**Records for processing**

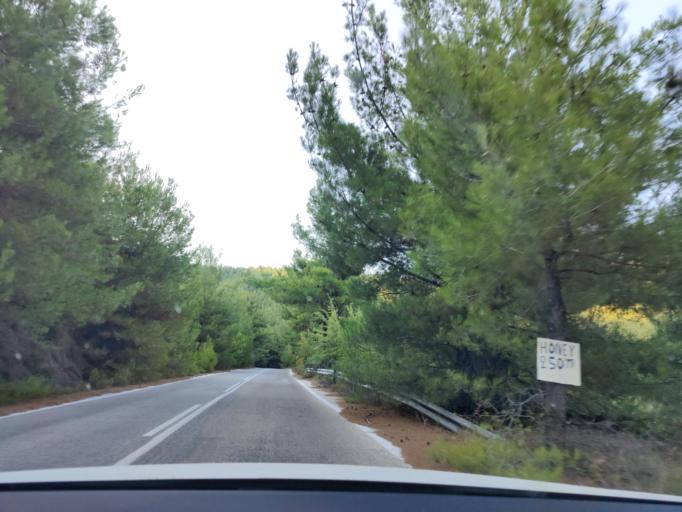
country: GR
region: East Macedonia and Thrace
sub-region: Nomos Kavalas
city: Potamia
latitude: 40.6265
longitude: 24.7645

**Exercise instructions**
Recast all the entries above as a two-column CSV with the headers entry and answer. Give one row per entry, with its text and its answer each in a single quoted field and line breaks replaced by spaces, and leave out the pictures.

**The reply**
entry,answer
"country:","GR"
"region:","East Macedonia and Thrace"
"sub-region:","Nomos Kavalas"
"city:","Potamia"
"latitude:","40.6265"
"longitude:","24.7645"